■ Task ■
Express every line from the start of the items up to and including the line containing "list Del repositorio" as a JSON list of strings, one string per line, with blank lines left out.

■ Information given ■
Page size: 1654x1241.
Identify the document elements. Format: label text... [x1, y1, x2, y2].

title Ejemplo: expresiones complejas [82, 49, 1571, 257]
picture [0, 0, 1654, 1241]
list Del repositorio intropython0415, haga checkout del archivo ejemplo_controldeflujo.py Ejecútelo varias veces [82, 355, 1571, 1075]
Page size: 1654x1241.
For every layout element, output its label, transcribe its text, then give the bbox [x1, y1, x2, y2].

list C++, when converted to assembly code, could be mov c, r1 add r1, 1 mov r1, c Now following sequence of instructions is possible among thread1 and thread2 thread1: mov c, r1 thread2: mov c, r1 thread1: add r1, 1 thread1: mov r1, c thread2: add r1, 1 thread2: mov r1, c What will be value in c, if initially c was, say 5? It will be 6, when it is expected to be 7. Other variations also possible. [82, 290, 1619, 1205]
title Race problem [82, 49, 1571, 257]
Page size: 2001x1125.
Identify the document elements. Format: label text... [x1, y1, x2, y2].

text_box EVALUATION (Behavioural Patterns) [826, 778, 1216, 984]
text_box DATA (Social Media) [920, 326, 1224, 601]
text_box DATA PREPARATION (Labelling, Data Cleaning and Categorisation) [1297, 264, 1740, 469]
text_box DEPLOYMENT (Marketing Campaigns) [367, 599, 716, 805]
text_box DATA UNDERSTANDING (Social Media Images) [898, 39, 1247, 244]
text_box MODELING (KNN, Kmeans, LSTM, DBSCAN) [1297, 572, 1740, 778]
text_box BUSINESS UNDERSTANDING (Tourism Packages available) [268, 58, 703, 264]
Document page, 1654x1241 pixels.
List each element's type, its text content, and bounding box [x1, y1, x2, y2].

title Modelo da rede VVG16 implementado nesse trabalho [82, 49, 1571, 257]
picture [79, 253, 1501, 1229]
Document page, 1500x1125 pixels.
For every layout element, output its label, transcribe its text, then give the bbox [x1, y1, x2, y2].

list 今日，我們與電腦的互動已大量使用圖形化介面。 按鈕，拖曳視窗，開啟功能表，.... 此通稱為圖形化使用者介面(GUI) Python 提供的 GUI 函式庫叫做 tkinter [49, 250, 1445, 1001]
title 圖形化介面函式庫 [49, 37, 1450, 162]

■ Response to the task ■
[
  "Page size: 1654x1241.",
  "Identify the document elements. Format: label text... [x1, y1, x2, y2].",
  "title Ejemplo: expresiones complejas [82, 49, 1571, 257]",
  "picture [0, 0, 1654, 1241]",
  "list Del repositorio intropython0415, haga checkout del archivo ejemplo_controldeflujo.py Ejecútelo varias veces [82, 355, 1571, 1075]"
]